Yeah… Writing.  Oh, come on, don’t look at me like that.  And really, I mean, if you’re reading and enjoying this blog right now, that idea hopefully doesn’t shock you. (Unless it does, and you’re only reading this blog right now to mock me to your co-workers, which I acknowledge is entirely possible.) After all, I mean, I did get that perfect score on the writing section of my placement exams. So maaaaybe there’s something to that worth exploring?

 

After some research, I’ve created a shortlist of schools that I would be interested in transferring to, all of which offer online Bachelor’s degrees in English with a concentration in Writing:

 

 

#3: University of Colorado (Denver Campus), Bachelor of Arts in English Writing
UC Denver is an extremely reputable school and is definitely a great option (hence why it made the list), but of the three, it has the most drawbacks for me. I don’t love that it’s all the way in Colorado should I need to visit the campus. Also, it’s coursework has slightly less focus on creative writing and more on technical writing, which is both good and bad: It would probably be better for employment opportunities, but also pretty boring. It’s also the most expensive of my current three choices, coming in at $467 per hour.

#2: Southern New Hampshire University, Bachelor of Arts in Creative Writing & English
Yes, the same SNHU that you see the commercials for. I hesitated on this one, as generally the majority of the mass-marketed online schools are just for-profit diploma mills. But I did a lot of research, and it turns out that SNHU is completely legit, and their online programs are very much geared towards online non-traditional students like myself. And at $320 per hour, it’s the most affordable.

 

#1: University of Central Florida, Bachelor of Arts in English: Creative Writing
This program seems to have the most of what I’m looking for: A creative Writing bachelor’s program that can be completed online, strong support for online students, an entire Transfer & Transition Services department that I can speak with while I’m at my community college these next two years to make sure I’m on the right track for an eventual transfer to UCF, prerequisites that I can actually complete at TCL, and a main campus located within a 5-hour driving distance from me. In fact, it’s a drive I’m extremely familiar with and make at least once a year anyhow. That’s right, ya’ll… UCF is located in Orlando. And as far as price goes, it’s only a little more than SNHU at $384 per credit hour.
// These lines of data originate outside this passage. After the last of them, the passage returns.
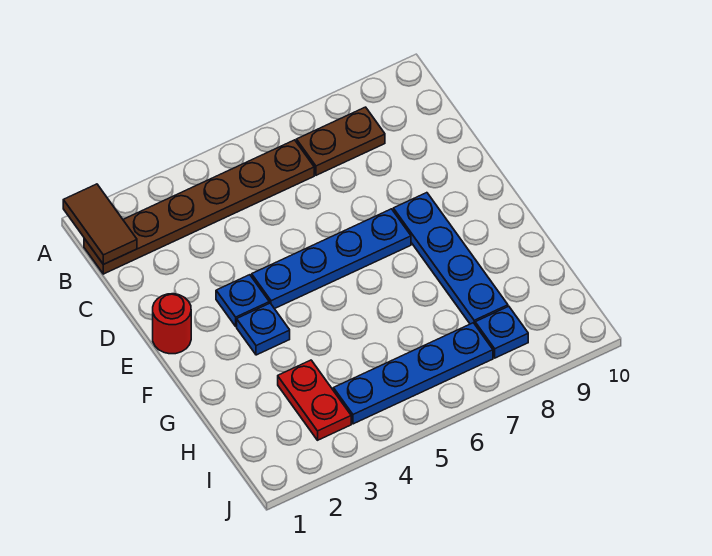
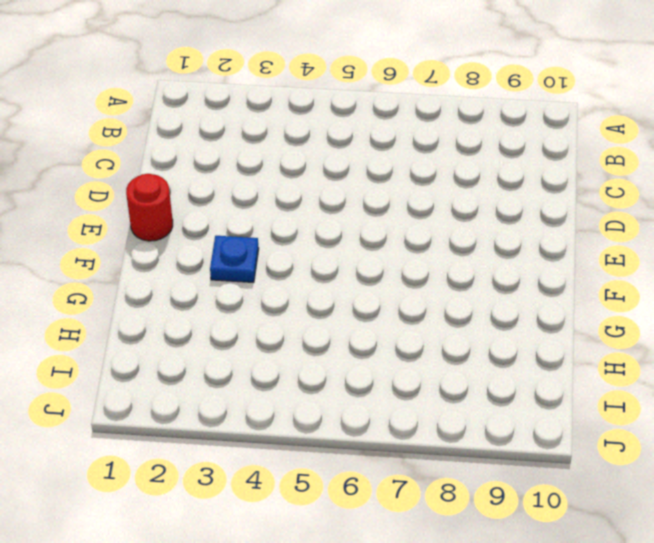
none -> brown 1x6 plate [84,140,314,274]
none -> brown 1x2 plate [296,107,385,175]

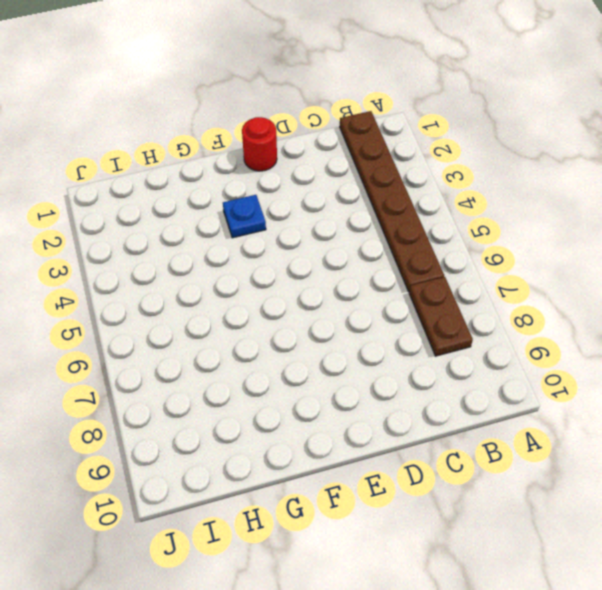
none -> blue 1x1 plate [216,275,269,326]
none -> blue 1x4 plate [252,209,411,309]

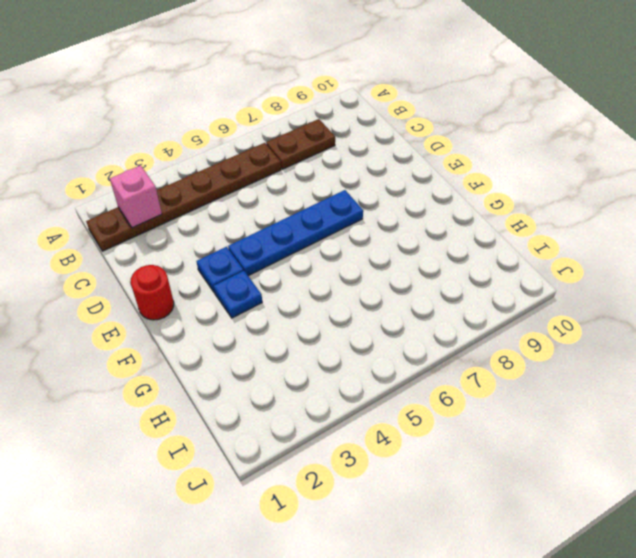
pink 1x1 brick [110,165,162,228] -> none
none -> blue 1x4 plate [393,193,508,324]
none -> red 1x2 plate [278,360,351,440]

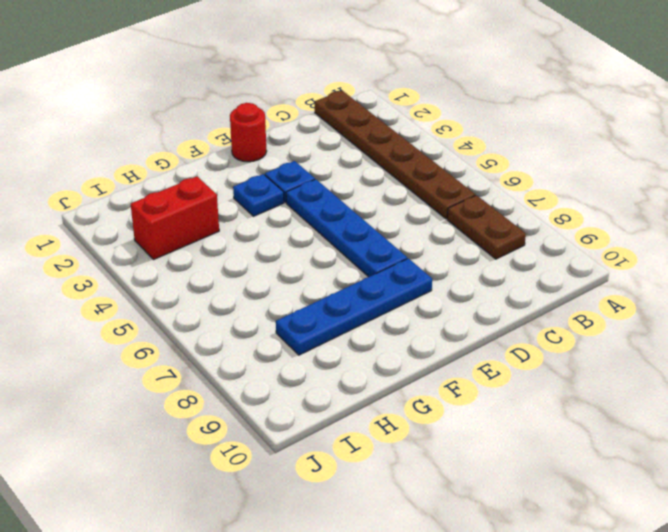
red 1x2 brick [131,176,219,260] -> red 1x2 plate [278,360,351,440]
none -> blue 1x4 plate [333,323,493,424]
none -> blue 1x1 plate [475,306,528,358]

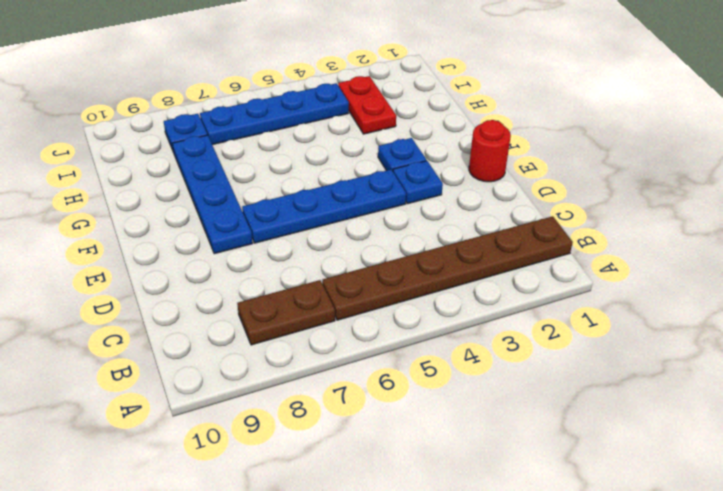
none -> brown 1x2 tile [63,184,137,264]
As far as a minor goes, I probably should minor in something related to my major, like Technical Writing or Journalism.  Orrrrr I could just minor in something fun, right?  You know, like Anthropology!

 

I’m totally serious, James Franco.  I mean, for fuck’s sake, just look at the titles of the courses I would get to choose from!

  • ANT 3026: Mummies, Zombies, and Vampires: Anthropology of the Undead
  • ANT 3107: Blood and Valor in the Viking World
  • ANT 3177: Archaeology of Caribbean Piracy
  • ANT 3241: Magic, Ritual, and Belief
  • ANT 4013: Anthropology of Fast Food
I’m #sorrynotsorry, but that all sounds completely freakin’ AWESOME to me.

 

But anyhow.  All of that being said, if after completing my Bachelor’s I decide that I do want to continue on to grad school after all, I have an extremely convenient option. Savannah College of Art and Design, just an hour down the road from me, offers a fully-online Master of Fine Arts in Writing. So clearly, SCAD would be the obvious choice for my graduate degree.

 

 

So that’s kinda where things stand now. Or not stand, since they’re all up in the air. That’s where things float now? Whatever. More importantly, how on Earth is it even possible that I’m 36 years old and still don’t know what I want to be when I grow up?